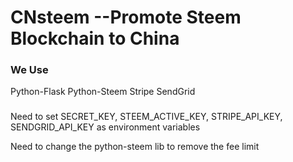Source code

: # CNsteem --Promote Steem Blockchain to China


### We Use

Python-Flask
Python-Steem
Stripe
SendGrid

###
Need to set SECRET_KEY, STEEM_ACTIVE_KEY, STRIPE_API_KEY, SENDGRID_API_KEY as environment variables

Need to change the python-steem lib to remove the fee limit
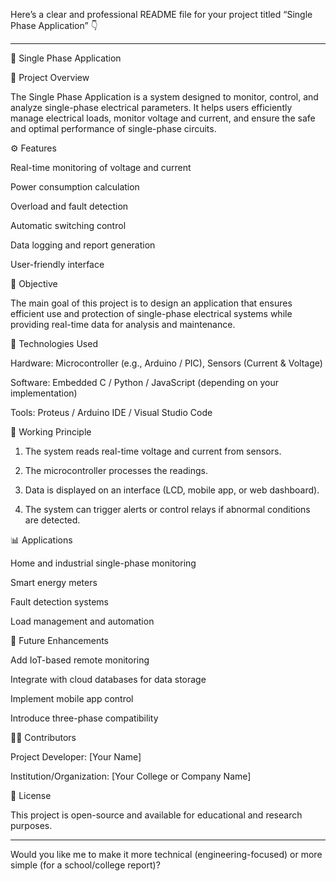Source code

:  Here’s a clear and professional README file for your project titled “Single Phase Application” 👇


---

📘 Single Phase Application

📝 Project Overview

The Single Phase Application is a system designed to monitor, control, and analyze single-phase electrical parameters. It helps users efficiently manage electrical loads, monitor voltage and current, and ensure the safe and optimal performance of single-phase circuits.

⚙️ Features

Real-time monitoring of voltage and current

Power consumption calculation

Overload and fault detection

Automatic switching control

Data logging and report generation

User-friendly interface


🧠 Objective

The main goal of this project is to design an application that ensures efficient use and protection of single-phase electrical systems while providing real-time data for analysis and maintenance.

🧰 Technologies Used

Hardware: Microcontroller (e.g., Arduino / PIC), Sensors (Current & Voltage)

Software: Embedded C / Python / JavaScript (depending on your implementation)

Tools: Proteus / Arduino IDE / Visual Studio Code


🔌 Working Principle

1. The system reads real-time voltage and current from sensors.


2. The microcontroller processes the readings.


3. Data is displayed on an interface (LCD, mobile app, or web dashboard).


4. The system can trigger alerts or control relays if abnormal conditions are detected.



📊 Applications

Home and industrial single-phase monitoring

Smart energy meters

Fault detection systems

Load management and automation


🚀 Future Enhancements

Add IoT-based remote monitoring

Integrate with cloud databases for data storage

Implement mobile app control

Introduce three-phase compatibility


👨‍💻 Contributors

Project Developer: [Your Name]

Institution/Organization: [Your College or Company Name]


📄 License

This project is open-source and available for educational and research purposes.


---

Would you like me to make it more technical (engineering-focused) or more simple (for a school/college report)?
...
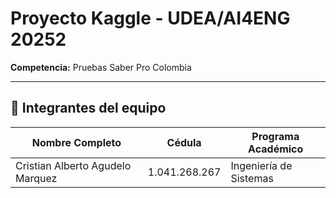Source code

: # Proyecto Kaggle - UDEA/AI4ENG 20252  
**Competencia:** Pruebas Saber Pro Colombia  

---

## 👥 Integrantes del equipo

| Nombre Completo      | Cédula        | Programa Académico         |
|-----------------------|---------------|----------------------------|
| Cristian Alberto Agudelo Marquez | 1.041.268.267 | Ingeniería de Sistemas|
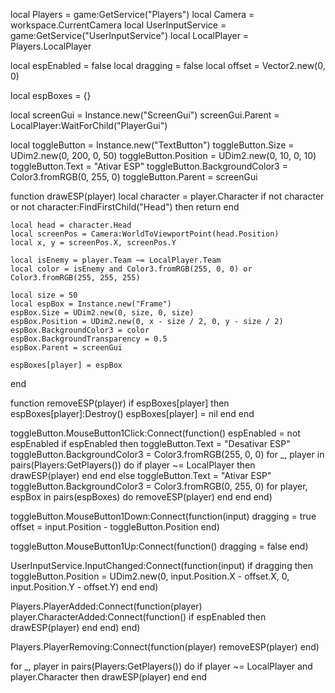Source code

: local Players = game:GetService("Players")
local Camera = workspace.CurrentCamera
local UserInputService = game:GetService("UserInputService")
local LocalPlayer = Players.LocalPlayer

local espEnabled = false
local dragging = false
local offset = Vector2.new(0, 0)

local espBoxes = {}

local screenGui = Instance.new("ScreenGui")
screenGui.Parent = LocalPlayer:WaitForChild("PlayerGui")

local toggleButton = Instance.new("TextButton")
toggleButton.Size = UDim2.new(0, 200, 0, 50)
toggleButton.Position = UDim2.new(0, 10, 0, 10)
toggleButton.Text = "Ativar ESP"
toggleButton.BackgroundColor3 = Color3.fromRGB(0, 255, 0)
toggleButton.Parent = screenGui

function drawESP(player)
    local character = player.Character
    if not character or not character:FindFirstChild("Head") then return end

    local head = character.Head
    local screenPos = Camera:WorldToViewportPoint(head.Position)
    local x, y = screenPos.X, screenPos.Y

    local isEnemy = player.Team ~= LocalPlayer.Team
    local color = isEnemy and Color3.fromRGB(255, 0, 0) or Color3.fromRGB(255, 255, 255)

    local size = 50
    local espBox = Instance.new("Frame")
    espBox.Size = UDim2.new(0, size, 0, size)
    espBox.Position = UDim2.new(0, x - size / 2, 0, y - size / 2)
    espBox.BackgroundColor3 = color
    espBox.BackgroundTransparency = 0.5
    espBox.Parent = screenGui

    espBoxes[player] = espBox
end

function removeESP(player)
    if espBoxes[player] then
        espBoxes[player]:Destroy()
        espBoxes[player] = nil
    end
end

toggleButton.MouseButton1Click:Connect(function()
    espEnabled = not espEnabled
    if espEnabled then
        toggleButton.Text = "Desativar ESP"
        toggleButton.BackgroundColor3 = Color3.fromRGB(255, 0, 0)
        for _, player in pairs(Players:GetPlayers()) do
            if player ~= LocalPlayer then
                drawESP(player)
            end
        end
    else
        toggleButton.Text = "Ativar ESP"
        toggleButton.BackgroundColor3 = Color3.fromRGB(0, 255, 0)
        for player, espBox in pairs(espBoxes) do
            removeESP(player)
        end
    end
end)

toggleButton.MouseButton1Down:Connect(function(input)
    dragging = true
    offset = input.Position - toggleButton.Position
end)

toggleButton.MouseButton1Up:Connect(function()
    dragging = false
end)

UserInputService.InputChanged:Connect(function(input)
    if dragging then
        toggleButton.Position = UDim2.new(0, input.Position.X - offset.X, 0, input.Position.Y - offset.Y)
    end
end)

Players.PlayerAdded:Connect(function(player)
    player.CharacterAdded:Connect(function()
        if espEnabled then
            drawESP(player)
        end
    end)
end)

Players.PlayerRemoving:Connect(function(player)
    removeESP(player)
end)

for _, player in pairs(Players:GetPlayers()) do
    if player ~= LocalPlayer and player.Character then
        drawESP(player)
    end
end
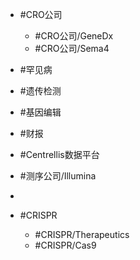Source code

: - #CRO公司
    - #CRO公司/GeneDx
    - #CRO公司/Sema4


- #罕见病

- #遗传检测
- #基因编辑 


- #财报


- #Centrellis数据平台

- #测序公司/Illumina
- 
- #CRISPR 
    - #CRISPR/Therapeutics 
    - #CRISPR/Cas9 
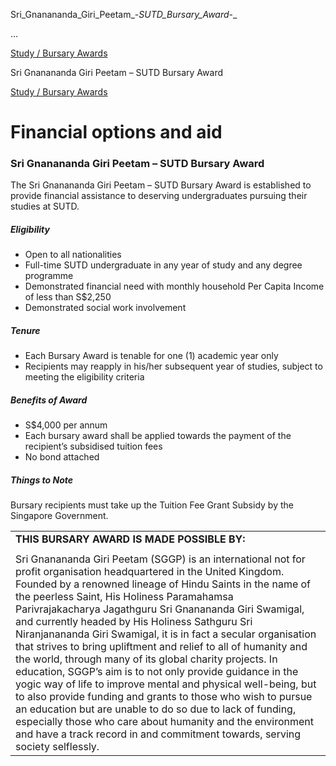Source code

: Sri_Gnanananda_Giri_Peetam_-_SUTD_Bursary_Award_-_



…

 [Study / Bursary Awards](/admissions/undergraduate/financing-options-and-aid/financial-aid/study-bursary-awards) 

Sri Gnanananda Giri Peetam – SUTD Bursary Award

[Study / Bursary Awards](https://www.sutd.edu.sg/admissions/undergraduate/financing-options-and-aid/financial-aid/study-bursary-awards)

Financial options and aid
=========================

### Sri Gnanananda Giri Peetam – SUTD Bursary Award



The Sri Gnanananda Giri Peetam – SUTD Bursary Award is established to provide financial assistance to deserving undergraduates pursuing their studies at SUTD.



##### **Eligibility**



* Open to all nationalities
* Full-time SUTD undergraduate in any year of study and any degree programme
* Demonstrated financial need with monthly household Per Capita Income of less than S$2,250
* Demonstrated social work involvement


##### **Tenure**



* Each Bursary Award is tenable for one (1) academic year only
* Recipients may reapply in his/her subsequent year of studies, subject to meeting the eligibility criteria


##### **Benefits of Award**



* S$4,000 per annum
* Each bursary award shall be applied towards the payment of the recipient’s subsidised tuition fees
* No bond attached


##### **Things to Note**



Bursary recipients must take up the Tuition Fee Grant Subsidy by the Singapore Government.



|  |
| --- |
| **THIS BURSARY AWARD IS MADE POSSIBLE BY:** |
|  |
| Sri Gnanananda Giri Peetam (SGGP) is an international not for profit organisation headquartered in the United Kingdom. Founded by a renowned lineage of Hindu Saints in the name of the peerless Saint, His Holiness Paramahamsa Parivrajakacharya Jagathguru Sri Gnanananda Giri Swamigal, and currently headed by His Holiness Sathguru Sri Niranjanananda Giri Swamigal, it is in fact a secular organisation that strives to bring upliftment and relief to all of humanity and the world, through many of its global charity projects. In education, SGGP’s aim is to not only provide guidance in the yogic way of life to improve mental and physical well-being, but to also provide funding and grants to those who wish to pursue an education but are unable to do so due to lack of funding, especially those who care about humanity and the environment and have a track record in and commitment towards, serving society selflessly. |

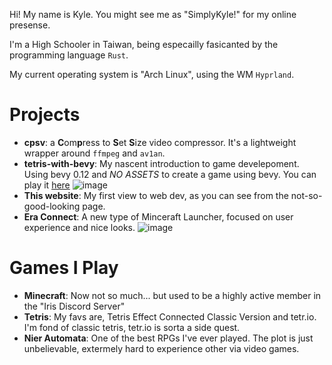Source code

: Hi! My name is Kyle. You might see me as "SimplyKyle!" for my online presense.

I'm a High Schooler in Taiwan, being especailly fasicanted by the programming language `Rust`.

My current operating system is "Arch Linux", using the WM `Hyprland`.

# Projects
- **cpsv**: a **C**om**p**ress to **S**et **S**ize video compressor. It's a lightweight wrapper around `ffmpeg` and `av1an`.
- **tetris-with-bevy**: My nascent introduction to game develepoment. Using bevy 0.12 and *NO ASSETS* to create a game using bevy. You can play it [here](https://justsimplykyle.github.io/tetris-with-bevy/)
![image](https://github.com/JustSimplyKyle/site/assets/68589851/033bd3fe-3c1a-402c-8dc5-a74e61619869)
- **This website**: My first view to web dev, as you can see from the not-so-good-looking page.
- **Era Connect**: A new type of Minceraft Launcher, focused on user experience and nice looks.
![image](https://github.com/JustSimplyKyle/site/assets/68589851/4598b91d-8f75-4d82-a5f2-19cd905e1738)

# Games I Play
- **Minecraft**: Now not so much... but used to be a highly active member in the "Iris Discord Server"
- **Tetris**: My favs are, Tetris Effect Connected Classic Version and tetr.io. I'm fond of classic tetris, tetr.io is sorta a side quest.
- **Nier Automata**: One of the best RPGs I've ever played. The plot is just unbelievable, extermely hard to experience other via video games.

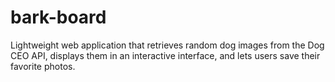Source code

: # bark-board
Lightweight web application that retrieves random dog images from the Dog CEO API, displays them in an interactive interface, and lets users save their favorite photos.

[Work item]:
Go through the data and copy every line that includes "Instance".

[Solution]:
local screenGui = Instance.new("ScreenGui")
local toggleButton = Instance.new("TextButton")
    local espBox = Instance.new("Frame")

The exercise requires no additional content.